Directions:
Write out again only the lines running from the one that contains "Come up with" to the end of the records below, including both the first and the last.

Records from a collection
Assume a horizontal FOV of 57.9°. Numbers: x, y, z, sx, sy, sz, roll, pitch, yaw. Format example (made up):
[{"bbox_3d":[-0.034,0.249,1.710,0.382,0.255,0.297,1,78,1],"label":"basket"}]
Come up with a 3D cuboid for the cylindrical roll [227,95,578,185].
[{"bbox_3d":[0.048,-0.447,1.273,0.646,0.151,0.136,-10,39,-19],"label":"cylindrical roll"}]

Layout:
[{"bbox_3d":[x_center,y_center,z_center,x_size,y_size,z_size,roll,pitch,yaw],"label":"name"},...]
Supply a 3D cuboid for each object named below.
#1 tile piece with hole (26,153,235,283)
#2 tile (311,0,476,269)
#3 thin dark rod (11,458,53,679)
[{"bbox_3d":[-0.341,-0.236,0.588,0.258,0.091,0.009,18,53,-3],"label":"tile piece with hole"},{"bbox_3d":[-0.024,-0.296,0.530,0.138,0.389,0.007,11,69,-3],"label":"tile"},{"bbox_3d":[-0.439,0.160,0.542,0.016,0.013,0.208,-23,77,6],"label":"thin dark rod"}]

Answer to the problem:
Come up with a 3D cuboid for the cylindrical roll [227,95,578,185].
[{"bbox_3d":[0.048,-0.447,1.273,0.646,0.151,0.136,-10,39,-19],"label":"cylindrical roll"}]

Layout:
[{"bbox_3d":[x_center,y_center,z_center,x_size,y_size,z_size,roll,pitch,yaw],"label":"name"},...]
Supply a 3D cuboid for each object named below.
#1 tile piece with hole (26,153,235,283)
#2 tile (311,0,476,269)
#3 thin dark rod (11,458,53,679)
[{"bbox_3d":[-0.341,-0.236,0.588,0.258,0.091,0.009,18,53,-3],"label":"tile piece with hole"},{"bbox_3d":[-0.024,-0.296,0.530,0.138,0.389,0.007,11,69,-3],"label":"tile"},{"bbox_3d":[-0.439,0.160,0.542,0.016,0.013,0.208,-23,77,6],"label":"thin dark rod"}]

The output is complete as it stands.